Source data:
- - -

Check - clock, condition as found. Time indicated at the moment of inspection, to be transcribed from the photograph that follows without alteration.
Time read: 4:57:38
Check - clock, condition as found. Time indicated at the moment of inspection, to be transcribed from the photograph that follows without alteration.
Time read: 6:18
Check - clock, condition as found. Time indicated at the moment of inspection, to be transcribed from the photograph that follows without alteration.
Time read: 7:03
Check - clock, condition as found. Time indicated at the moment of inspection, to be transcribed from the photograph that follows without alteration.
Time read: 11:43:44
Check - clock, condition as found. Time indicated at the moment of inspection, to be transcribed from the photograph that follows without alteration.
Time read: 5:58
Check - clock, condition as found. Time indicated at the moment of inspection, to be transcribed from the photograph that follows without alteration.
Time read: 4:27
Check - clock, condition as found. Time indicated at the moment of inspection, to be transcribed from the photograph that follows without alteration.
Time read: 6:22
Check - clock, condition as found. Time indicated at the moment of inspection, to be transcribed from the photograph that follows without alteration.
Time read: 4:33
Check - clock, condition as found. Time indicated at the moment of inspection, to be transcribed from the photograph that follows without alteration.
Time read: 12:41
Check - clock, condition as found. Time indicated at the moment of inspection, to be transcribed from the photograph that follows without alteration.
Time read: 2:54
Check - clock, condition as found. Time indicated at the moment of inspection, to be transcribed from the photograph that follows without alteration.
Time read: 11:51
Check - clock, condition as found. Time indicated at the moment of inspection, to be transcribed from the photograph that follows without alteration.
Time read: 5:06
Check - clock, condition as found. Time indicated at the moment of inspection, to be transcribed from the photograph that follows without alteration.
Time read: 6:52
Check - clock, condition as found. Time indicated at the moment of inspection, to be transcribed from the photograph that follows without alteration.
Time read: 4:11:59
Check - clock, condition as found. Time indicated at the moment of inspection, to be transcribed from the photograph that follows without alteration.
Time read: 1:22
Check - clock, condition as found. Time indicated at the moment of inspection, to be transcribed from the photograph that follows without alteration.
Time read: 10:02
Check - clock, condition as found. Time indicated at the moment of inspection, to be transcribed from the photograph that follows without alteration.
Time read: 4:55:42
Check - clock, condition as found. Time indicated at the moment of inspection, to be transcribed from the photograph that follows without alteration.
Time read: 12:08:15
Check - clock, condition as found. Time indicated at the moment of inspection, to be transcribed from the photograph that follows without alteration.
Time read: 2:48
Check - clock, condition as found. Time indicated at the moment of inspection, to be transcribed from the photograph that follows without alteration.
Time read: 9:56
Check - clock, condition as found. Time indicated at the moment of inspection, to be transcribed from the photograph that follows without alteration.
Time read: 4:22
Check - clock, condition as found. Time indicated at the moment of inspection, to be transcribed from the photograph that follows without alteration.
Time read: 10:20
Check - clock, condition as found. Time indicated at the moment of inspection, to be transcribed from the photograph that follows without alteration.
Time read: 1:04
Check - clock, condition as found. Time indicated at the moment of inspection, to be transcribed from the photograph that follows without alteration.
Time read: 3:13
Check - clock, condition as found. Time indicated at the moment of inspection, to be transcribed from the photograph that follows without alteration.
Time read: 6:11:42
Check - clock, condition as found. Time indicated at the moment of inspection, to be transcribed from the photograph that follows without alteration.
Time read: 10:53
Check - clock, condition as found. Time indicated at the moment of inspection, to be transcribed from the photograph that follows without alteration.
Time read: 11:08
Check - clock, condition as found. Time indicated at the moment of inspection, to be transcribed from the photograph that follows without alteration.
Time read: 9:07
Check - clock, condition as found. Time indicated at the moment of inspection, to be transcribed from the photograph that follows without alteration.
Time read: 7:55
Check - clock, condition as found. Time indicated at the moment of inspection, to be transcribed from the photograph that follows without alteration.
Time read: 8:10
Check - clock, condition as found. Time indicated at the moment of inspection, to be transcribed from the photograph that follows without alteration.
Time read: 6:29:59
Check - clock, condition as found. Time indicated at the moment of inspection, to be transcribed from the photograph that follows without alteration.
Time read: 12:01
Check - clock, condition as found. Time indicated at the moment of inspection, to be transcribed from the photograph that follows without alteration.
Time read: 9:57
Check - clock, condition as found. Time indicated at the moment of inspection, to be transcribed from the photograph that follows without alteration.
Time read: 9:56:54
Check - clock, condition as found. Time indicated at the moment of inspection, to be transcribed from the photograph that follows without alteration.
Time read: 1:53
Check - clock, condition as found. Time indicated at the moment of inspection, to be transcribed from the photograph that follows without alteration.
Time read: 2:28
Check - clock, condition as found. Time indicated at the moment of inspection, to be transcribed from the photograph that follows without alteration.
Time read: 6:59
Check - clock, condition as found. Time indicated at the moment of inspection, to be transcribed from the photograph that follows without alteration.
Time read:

- - -

AIM: Reproduce the material above verbatim, beginning with its first line and continuing through the line that contains "Time read: 4:57:38", including that line.

PROBLEM SOLUTION:
Check - clock, condition as found. Time indicated at the moment of inspection, to be transcribed from the photograph that follows without alteration.
Time read: 4:57:38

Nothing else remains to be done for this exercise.